Легче же всего очаровать и подчинить себе мужчину можно при помощи постоянного кокетства. Им женщина привлекает мужчину, им же она привязывает его к себе. Поэтому даже самые серьезные поступки женщины получают известный кокетливый оттенок, если только они не иная форма этого кокетства. Этот факт нисколько не мешает тому, что самые формы женского кокетства стали несравненно скромнее и пристойнее, чем они были, например, в эпоху старого режима. Кокетка уже не массовое явление, и не кокетство женщины прежде всего бросается в глаза. Женщина уже не кокетничает, как прежде, в одинаковой мере с каждым мужчиной, и кокетство ее перестало быть публичным зрелищем для всех.
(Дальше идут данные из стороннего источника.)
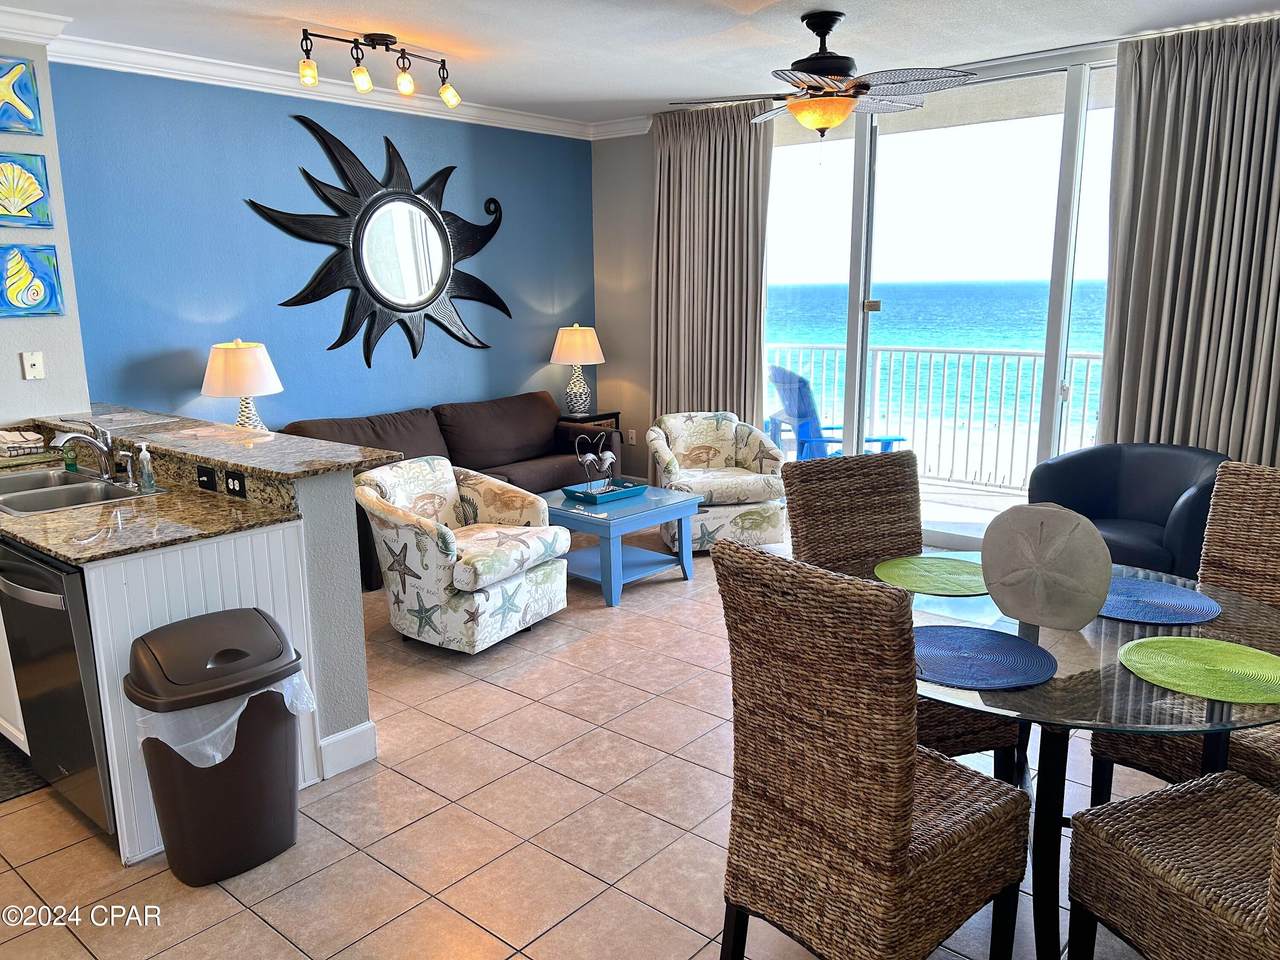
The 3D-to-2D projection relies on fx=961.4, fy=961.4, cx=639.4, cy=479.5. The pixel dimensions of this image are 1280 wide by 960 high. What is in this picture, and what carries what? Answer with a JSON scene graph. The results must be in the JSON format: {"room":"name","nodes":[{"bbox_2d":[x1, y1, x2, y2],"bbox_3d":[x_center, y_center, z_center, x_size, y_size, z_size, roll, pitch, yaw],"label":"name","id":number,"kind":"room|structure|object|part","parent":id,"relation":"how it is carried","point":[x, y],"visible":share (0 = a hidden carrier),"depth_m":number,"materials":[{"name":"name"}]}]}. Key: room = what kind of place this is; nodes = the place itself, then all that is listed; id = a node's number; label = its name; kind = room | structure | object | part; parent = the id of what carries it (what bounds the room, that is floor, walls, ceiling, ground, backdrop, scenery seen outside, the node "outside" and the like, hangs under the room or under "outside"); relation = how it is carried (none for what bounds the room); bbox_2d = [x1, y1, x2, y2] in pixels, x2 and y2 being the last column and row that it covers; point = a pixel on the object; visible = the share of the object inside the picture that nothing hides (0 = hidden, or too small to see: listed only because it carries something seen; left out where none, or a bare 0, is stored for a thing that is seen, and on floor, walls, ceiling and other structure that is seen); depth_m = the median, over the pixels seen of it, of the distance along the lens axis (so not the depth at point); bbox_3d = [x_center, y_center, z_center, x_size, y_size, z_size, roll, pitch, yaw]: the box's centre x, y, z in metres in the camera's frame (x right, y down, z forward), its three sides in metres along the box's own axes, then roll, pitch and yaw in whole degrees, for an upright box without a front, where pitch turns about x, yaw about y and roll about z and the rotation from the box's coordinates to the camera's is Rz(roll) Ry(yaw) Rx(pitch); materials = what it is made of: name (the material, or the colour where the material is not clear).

Эта перемена определялась по мере того, как женщина становилась независимее — в экономическом отношении — от мужчины.
Если формы кокетства стали пристойнее, то это не мешает тому, что некоторые из них стали рафинированнее. В доказательство достаточно привести хотя бы духи или неглиже. Духи относятся к области кокетства, так как должны обратить внимание мужчины на женщину и так как они имеют своим — очень обдуманно практикуемым — назначением влиять на психику мужчины. Умная дама — духи, конечно, прежде всего оружие женщин имущих классов — обнаруживает при помощи духов очень ловко и часто очень отчетливо свою индивидуальность, свои склонности и претензии и заставляет вместе с тем мужчину приспособляться к ней в своем поведении. В настоящее время большинство дам предпочитает сложные духи, чтобы самим казаться сложными, трудно определимыми натурами. Не в моде поэтому простые цветочные духи: они легко могут набросить на женщину тень, что и она сама недалека, и потому их употребляют только подростки.
Что и неглиже стало более дифференцированным оружием женского кокетства, видно уже из богатой отделки женского белья. В последнее время замечается, между прочим, стремление соединить пикантное неглиже с салонным костюмом. Это делается таким путем, что домашнее или уличное платье сближается целиком или в некоторых своих частях с неглиже. Весь костюм должен производить впечатление неглиже.
Совершенно новая форма неглиже — возникший вместе с вошедшими в моду курортами и курортной жизнью купальный костюм, несомненная разновидность неглиже. Это до известной степени настоящее, а не только искусственное неглиже, в котором можно к тому же появляться при всех, и потому в этой области придуманы с течением времени самые рафинированные формы. Современный купальный костюм должен казаться как бы второй кожей, и в нем женщине разрешено публично быть неодетой. В фешенебельных курортах жизнь служит вообще в значительной степени только этой цели, а купание для многих женщин лишь предлог.
Флирт — новейшее изобретение только как слово, тогда как его сущность и содержание очень стары и одинаковы во все времена. Все сказанное там применимо и к XIX в. Разница лишь в том, что ныне флиртуют уже не так открыто, как прежде. Более строгий контроль общественной морали привел и здесь, как в вопросе о кокетстве, к более скромным формам. Правда, границы флирта от этого не стали уже. И ныне во флирте идут так же далеко, как в эпоху старого режима, то есть почти до последней грани. А так как классы и группы, представители которых посвящают этому занятию свое время, ныне во сто раз многочисленнее по своему составу, то в наши дни и флиртуют во столько же раз больше, чем сто лет тому назад.
Весьма существенным фактором, обусловившим рост и распространение флирта, стала описанная выше эволюция брака в сторону условного. Если что-нибудь способствует развитию до огромных размеров естественной склонности к флирту, так это усиливающаяся тенденция свести брак к простой арифметической задаче. Флирт становится как бы предвосхищенным вознаграждением за отсутствие в условном браке эротических наслаждений.